Но страхи оказались напрасными. Весь этот шум был только внешней стороной жизни большого города. Да и оглушающим хаосом он оставался только до той поры, пока Паша не научилась понимать его скрытый для деревенского человека смысл. Так и для горожанина все звуки леса сливаются в один непонятный шорох.
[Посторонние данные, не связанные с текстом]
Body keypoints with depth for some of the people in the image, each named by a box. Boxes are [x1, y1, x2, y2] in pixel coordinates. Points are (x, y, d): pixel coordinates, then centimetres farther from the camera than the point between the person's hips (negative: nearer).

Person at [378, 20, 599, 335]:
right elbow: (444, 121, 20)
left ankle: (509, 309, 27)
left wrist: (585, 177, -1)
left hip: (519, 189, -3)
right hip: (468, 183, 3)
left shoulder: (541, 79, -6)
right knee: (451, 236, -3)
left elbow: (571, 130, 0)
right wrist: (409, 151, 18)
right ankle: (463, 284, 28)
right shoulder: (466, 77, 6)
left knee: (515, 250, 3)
А любой сельский мальчишка легко и без ошибки различит в нем и мерный сухой шелест сосновой хвои, и нежные вздохи под ветром березовых крон.
Москвичи тоже оказались совсем не такими страшными, как опасалась мать. Да, собственно говоря, не так уж много было в Москве самих москвичей. Казалось, ее заселили в ту пору одни приезжие. В толпе на улице Паша то и дело слышала и неторопливую украинскую мову, и гортанную кавказскую речь, узнавала родной северный говор. На их курсе коренных москвичей тоже было раз-два — и обчелся. Остальные — кто откуда, некоторые называли такие места, о которых Паша и не слыхивала раньше никогда.
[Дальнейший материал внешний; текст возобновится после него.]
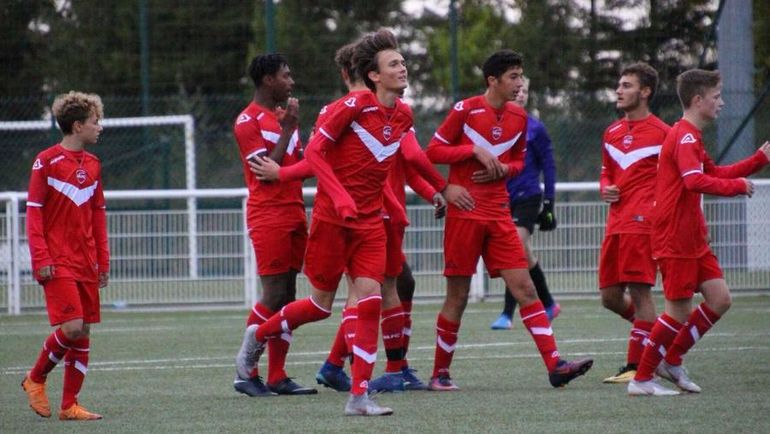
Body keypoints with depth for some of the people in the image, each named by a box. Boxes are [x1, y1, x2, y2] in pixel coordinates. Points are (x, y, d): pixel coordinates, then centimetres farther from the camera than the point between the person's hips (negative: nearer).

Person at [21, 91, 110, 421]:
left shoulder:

Но и освоившись, Паша в глубине души продолжала оставаться застенчивой сельской девушкой. Нет, не боязливой, а именно застенчивой, стеснительной, для которой не так-то просто отвести душу в разговоре с однокурсницей и совсем уж невозможно принять приглашение пойти вечером в кино от случайного соседа в институтской читальне. (Был такой эпизод, и хотя парень — веселый курносый блондин — Паше понравился, вместо ответа она демонстративно уткнулась носом в учебник.)
Эту застенчивость усугубляло и то, что Паша считала себя по сравнению с нарядными москвичками чуть ли не дурнушкой, на которую ребята всерьез внимания обращать не станут, разве что так, от нечего делать. И очень бы удивилась, если бы ей кто-нибудь сказал, что это не совсем так, а вернее — совсем не так. Действительно, Паша была из тех, кого называют птичка-невеличка. Ну и что? Зато вся ее стройная, миниатюрная фигурка была удивительно пропорциональна, а походка необычайно легка.
— Ты, Паша, по ржаному полю пройдешь и колоска не заденешь, — сказала ей как-то с завистью Вера Кулябко, девица рослая и плечистая, на которую в трамвайной давке косились с опасением даже мужчины.
Пушистые темно-русые волосы Паша стригла коротко, почти по-мальчишески, такую прическу носили тогда многие девушки. Лишь на четвертом курсе перед выпускным вечером поддалась она уговорам подруг и за компанию с ними сделала себе перманент. Так они и сфотографировались в тот денек вчетвером: все разные, а кудряшки-челочки, словно приклеенные к голове, одинаковые.
Для тех ребят, которые ходили знакомиться с девушками на танцы в Сокольники, Савельева, точно, большого интереса не представляла. Неброские, мягкие черты лица, по-детски пухлые губы, слишком серьезные карие глаза. Обычное, вроде бы ничем не примечательное лицо. Но в лице этом, очень русском и очень девичьем, была своя прелесть, скрытая если не для всех, то, уж во всяком случае, явная не для каждого. Но сама Паша всех этих достоинств за собою не знала, а зеркало каждое утро показывало ей ничем не примечательную — так себе! — провинциальную девушку.